◆ **Texte du document**:
━━━

En 2005, l’objectif était autre : Poutine faisait des ouvertures à la France et à l’Allemagne pour aller vers « une grande Europe unie de l’Atlantique à l’Oural ». L’expression et le mode d’action ont changé, la réécriture de l’histoire se poursuit.

C’est ce qu’a également noté Sergey Radchenko dans The Spectactor :

« Carlson n’a pas interrompu Poutine lorsque celui-ci a reproché à la Pologne d’avoir précipité la Seconde Guerre mondiale en ne cédant pas pacifiquement son territoire à Adolf Hitler. Les Polonais, a déclaré Poutine, ont “contraint” Hitler à les attaquer parce qu’ils n’ont pas négocié. Hitler “n’avait donc plus rien d’autre à faire que de commencer à mettre en œuvre son plan vis-à-vis de la Pologne”.

« Carlson aurait dû faire remarquer à Poutine que cet embarras d’Hitler pouvait très bien s’appliquer à Poutine lui-même, car lui aussi avait dit à plusieurs reprises qu’il n’avait pas d’autre choix que d’envahir l’Ukraine, étant donné qu’elle n’avait pas voulu céder pacifiquement son territoire pour calmer ses ambitions impérialistes. Carlson, cependant, a laissé le surprenant révisionnisme historique de Poutine incontesté et a même opiné du chef à la fin de la diatribe, en ajoutant : “C’est vrai.”

« C’est faux. Le fait que Poutine ait passé autant de temps dans cette interview à fouiller dans le passé ancien et moins ancien montre à quel point il est obsédé par l’histoire. Il ne s’agit pas d’histoire pour l’histoire, bien sûr. Poutine est obsédé par l’histoire parce qu’il a pris à cœur le slogan du Parti tiré de 1984 de George Orwell : “Qui contrôle le passé contrôle l’avenir.” C’est l’avenir que veut Poutine : un avenir où l’Ukraine, si elle existe, n’est qu’un appendice du grand Etat russe. »

Radchenko a ajouté des faits que lui ont appris les travaux d’autres historiens comme les siens, notamment au sujet de la « promesse » qui aurait été faite en février 1990 à Gorbatchev par James Baker de ne pas étendre l’OTAN vers l’Est. Il affirme : « Nous disposons désormais d’une compréhension très nuancée de ce qui s’est exactement passé en février 1990, et de ce que la promesse de Baker ne ressemblait pas du tout à une promesse. Nous savons également que Gorbatchev n’a jamais accepté le “deal” de Baker. Au lieu de cela, il a accepté un accord qui permettait l’élargissement de l’OTAN vers l’Est. » Carlson aurait dû le savoir, souligne Radchenko – et le dire. Peut-être, ajoute l’historien, le but de l’entretien était-il de promouvoir une paix négociée. Et c’est vrai que Poutine y a semblé sensible, puisqu’il a profité de l’interview pour lancer aux Etats-Unis : « Si vous voulez vraiment arrêter les combats, vous devez cesser de fournir des armes. Tout sera terminé en quelques semaines. » A son avantage, cela va de soi.

━━━

◆ **Données enregistrées**:
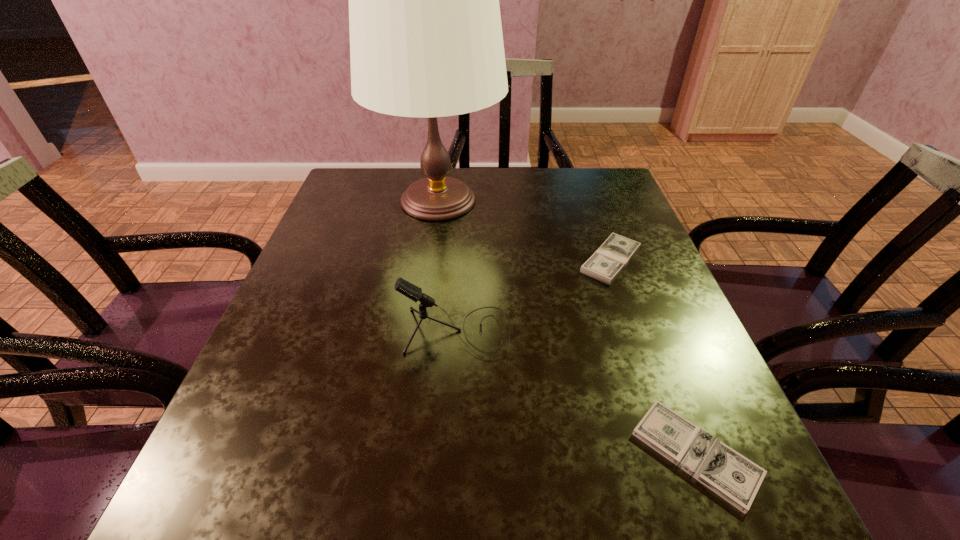
Where is `the tallest object`? the tallest object is located at coordinates (426, 40).

I want to click on the second nearest object, so click(406, 288).

The image size is (960, 540). What are the coordinates of `the second tallest object` in the screenshot? It's located at (406, 288).

Find the location of `the third tallest object`. the third tallest object is located at coordinates pyautogui.click(x=608, y=261).

Identify the location of the taller dollar. (608, 261).

The image size is (960, 540). Identify the location of the nearer dollar. (735, 478).

The width and height of the screenshot is (960, 540). What are the coordinates of `the shorter dollar` in the screenshot? It's located at (735, 478).

Locate an element on the screen. This screenshot has height=540, width=960. free point located 0.150m on the right of the lamp is located at coordinates (559, 201).

Find the location of a particular element. The height and width of the screenshot is (540, 960). vacant position located 0.260m on the stand of the second nearest object is located at coordinates (645, 333).

Where is `vacant space located 0.120m on the left of the second shortest object`? vacant space located 0.120m on the left of the second shortest object is located at coordinates (524, 261).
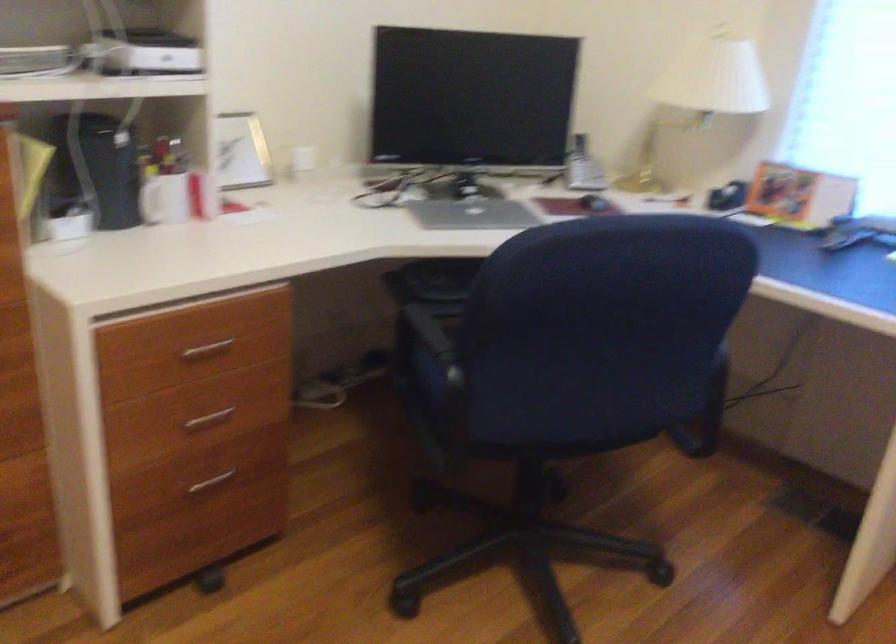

━━━

◆ **Tâches et exercices**:
(a) Résumez en deux phrases le texte consacré à l'entretien de Poutine avec Carlson.
(b) Relevez tous les noms de personnes cités dans le texte sur l'entretien de Poutine avec Carlson.
(c) Dans le texte sur l'entretien de Poutine avec Carlson, reproduisez le passage qui débute aux mots "En 2005, l’objectif" et s'achève après "l’histoire se poursuit.".
Le matériel enregistré constitue un ensemble distinct du texte.

◆ **Solutions par tâche**:
(a) Selon Sergey Radchenko, Carlson a laissé incontestés les propos de Poutine reprochant à la Pologne d'avoir contraint Hitler à l'attaquer, alors que Poutine, obsédé par l'histoire, cherche ainsi à contrôler un avenir où l'Ukraine ne serait qu'un appendice de l'État russe. Radchenko rappelle en outre que la « promesse » faite par James Baker à Gorbatchev en février 1990 de ne pas étendre l'OTAN vers l'Est ne ressemblait pas du tout à une promesse, ce que Carlson aurait dû savoir et dire.

(b) Poutine, Sergey Radchenko, Carlson, Adolf Hitler, George Orwell, James Baker, Gorbatchev

(c)
En 2005, l’objectif était autre : Poutine faisait des ouvertures à la France et à l’Allemagne pour aller vers « une grande Europe unie de l’Atlantique à l’Oural ». L’expression et le mode d’action ont changé, la réécriture de l’histoire se poursuit.